The Republic is seeing tremendous growth and it is not going to stop anytime soon. "In the old days, a boom like that would have ended in a bust," he says. "Interest rates would have been jacked up and the economy would have slowed down - but that can't happen."

Nearly 11 per cent of his portfolio is invested in Irish companies, according to the latest published figures. He has a significant stake in Irish Life & Permanent, although his biggest Irish bet is the Bank of Ireland. "The value investor in me says there is an anomaly - why should an Irish bank with better growth prospects be valued more cheaply than other banks in Europe?"

He says Bank of Ireland stands to benefit from the Republic's corporate tax rate, which is among the lowest in Europe. "This will give [the bank] an opportunity to involve [itself] in tax arbitrage. Why shouldn't a German company borrow against its German earnings, put the money on deposit in Ireland and pay a tax arbitrage?"

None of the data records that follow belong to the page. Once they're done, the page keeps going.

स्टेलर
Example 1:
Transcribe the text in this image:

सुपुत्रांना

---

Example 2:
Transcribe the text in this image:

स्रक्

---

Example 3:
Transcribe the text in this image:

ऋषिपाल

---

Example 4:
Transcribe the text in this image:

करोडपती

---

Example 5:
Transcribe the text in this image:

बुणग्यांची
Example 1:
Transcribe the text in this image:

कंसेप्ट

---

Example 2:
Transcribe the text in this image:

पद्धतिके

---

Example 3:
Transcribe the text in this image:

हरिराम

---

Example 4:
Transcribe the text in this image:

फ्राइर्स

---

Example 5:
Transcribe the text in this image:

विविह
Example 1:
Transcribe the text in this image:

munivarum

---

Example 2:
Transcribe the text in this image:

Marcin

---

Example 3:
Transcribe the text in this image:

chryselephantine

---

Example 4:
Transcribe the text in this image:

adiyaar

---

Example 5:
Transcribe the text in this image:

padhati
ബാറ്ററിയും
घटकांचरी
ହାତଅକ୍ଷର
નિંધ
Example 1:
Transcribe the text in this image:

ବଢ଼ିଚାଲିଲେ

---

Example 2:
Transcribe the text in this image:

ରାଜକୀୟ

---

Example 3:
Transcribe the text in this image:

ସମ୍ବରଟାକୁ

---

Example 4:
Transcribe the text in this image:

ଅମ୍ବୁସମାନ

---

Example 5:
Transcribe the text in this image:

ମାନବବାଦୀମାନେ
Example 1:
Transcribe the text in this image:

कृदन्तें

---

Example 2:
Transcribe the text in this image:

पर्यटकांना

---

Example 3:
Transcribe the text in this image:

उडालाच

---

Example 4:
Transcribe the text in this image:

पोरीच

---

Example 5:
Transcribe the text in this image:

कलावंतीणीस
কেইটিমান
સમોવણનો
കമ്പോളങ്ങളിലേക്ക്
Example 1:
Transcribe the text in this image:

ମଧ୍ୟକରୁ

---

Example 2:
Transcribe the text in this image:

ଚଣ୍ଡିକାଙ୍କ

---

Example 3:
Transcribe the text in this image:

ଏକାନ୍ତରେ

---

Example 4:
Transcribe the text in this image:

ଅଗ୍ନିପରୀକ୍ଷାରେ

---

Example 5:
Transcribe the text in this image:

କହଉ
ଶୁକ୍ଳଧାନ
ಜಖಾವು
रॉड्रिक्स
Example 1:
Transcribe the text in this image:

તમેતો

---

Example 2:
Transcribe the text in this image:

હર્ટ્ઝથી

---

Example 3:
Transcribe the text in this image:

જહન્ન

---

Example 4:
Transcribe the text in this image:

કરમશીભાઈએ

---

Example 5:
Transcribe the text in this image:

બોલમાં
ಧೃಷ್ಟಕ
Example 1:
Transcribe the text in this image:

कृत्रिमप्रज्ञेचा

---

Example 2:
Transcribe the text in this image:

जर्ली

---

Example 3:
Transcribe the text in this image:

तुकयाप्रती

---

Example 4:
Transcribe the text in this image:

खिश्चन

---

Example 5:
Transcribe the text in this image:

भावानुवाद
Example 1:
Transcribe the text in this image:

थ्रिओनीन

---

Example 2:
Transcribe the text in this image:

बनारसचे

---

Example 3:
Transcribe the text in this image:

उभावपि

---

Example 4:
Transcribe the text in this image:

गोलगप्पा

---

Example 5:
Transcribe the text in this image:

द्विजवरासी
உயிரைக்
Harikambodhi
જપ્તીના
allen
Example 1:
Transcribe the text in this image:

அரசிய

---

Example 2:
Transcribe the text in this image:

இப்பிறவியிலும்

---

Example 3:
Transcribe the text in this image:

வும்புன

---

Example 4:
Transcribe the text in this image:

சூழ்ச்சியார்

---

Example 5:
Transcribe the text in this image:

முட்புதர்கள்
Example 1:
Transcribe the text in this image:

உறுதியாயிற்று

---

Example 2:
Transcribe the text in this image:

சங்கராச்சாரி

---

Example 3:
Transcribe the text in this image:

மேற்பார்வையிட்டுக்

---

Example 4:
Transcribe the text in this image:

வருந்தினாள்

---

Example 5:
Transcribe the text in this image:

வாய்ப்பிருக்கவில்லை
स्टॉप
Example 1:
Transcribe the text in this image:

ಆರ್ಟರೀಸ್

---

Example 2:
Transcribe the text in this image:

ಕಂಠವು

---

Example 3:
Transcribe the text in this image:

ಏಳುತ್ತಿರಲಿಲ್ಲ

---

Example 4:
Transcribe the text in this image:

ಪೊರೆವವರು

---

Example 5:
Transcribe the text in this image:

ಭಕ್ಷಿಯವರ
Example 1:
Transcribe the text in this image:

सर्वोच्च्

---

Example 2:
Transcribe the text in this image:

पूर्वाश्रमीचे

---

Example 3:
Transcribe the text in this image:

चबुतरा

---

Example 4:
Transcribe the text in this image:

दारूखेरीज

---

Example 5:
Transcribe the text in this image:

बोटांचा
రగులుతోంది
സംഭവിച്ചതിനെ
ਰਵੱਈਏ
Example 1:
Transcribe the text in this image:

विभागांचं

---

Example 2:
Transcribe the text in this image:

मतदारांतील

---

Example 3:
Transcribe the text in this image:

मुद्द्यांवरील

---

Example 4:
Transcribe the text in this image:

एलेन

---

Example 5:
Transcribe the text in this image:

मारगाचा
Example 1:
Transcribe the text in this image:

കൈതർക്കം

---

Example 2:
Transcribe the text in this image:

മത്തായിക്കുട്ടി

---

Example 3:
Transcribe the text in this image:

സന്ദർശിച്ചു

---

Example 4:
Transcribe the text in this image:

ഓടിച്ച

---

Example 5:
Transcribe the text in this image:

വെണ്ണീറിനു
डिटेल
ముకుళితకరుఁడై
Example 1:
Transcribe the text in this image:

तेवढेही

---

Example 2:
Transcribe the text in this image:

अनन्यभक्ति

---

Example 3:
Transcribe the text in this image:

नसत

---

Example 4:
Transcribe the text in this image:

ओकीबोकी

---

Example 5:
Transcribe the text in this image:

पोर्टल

Europe's national and other wrinkles offer often unrecognised merger and acquisition opportunities. "I like to orientate my portfolio towards industries or companies where there's a higher likelihood of M&A activity," he says, "and if I'm not paying extra for that, then it's quite nice to have."

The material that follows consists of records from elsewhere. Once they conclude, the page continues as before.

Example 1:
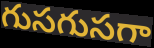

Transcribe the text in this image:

గుసగుసగా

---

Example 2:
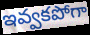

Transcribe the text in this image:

ఇవ్వకపోగా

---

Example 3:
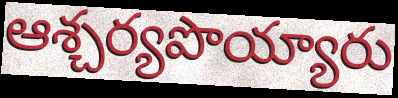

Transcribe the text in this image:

ఆశ్చర్యపొయ్యారు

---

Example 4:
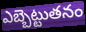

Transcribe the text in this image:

ఎబ్బెట్టుతనం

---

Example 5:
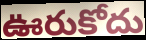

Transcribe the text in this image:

ఊరుకోదు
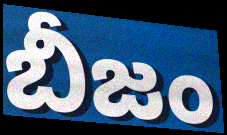
బీజం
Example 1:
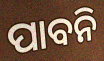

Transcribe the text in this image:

ପାବନି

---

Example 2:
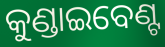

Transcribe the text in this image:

କୁଣ୍ଡାଇବେଣ୍ଟ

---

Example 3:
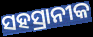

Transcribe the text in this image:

ସହସ୍ରାନୀକ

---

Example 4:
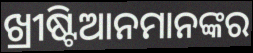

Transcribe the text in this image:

ଖ୍ରୀଷ୍ଟିଆନମାନଙ୍କର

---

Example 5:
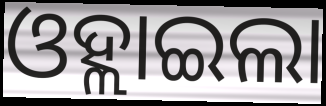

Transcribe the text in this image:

ଓହ୍ଲାଇଲା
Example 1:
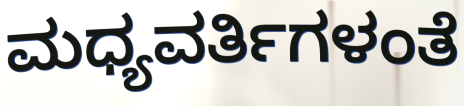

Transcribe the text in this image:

ಮಧ್ಯವರ್ತಿಗಳಂತೆ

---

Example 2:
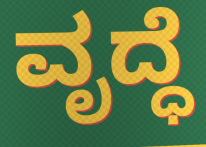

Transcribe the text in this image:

ವೃದ್ಧೆ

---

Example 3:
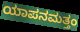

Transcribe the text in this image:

ಯಾಪನಮತ್ತಂ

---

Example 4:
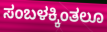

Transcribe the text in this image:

ಸಂಬಳಕ್ಕಿಂತಲೂ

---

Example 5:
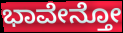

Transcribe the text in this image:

ಭಾವೇನ್ತೋ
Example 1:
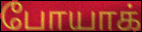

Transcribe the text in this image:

போயாக்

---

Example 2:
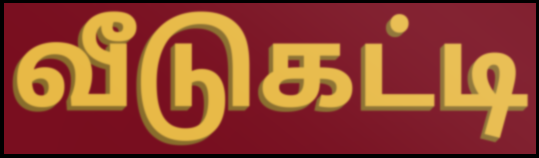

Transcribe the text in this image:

வீடுகட்டி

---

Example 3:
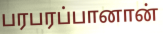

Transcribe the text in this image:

பரபரப்பானான்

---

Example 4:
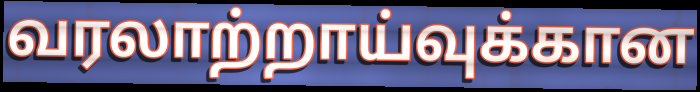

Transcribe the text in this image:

வரலாற்றாய்வுக்கான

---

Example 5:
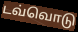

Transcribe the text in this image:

டவ்வொடு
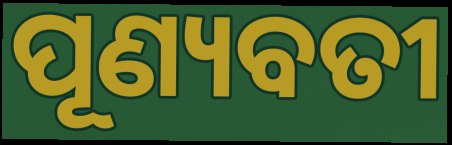
ପୂଣ୍ୟବତୀ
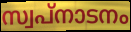
സ്വപ്നാടനം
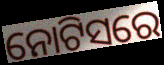
ନୋଟିସରେ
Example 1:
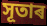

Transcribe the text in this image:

সূতাৰ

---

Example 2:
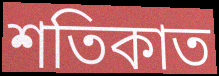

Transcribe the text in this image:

শতিকাত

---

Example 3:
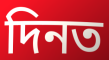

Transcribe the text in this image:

দিনত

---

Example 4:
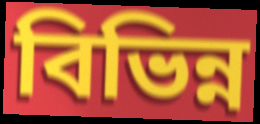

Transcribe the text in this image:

বিভিন্ন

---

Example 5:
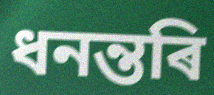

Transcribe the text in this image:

ধনন্তৰি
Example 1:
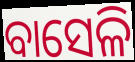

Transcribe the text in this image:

ବାସେଳି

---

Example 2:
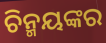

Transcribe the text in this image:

ଚିନ୍ମୟଙ୍କର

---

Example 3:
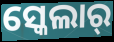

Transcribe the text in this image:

ସ୍କେଲାର୍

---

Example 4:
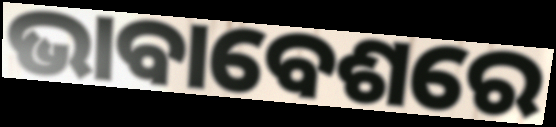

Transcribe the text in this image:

ଭାବାବେଶରେ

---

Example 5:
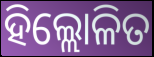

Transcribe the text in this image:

ହିଲ୍ଲୋଳିତ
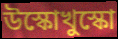
উস্কোখুস্কো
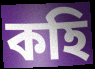
কহি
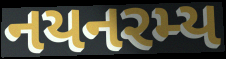
નયનરમ્ય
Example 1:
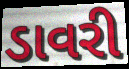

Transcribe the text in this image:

ડાવરી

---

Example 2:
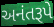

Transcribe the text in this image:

અનંતરૂપે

Early on he built up a stake of more than 2 per cent in Credit Lyonnais, the French bank. In July, the core shareholders that ensure the bank's independence will be free to sell their stakes.

But if Mr Bolton is a value investor, he does not refrain from putting money into classic "growth" stocks. Again, the quirks of Europe allow him to do this.

His prime example is Alma Media, a Finnish company. It has, he explains, an unusually large share of the domestic market thanks to the oddities of the Finnish regulatory system. It owns the leading television and radio stations in Finland and controls some of the leading newspapers. "You wouldn't be allowed that kind of cross-ownership in Anglo-Saxon markets," he says.

His strategy seems to work. His flagship Fidelity European Fund, introduced in 1985, has £1.7 billion sterling (€2.7 billion) of assets. In the past 15 years it has enjoyed annualised growth of 22.7 per cent - 8.1 percentage points better than the benchmark MSCI Europe ex-UK Index. But the investor market is more competitive. Whereas the league table for Europe ex-UK funds dating back to 1985 comprises just 30, the latest ranking numbers 106 funds.

For the moment, Mr Bolton's value style marks him out from the crowd. The depressed markets may prompt growth managers to rethink their strategy. But he is not expecting a rush of copycats. "I've never experienced a time when everyone is a value investor. Maybe I'd have to change [if that happened]. But it hasn't happened yet."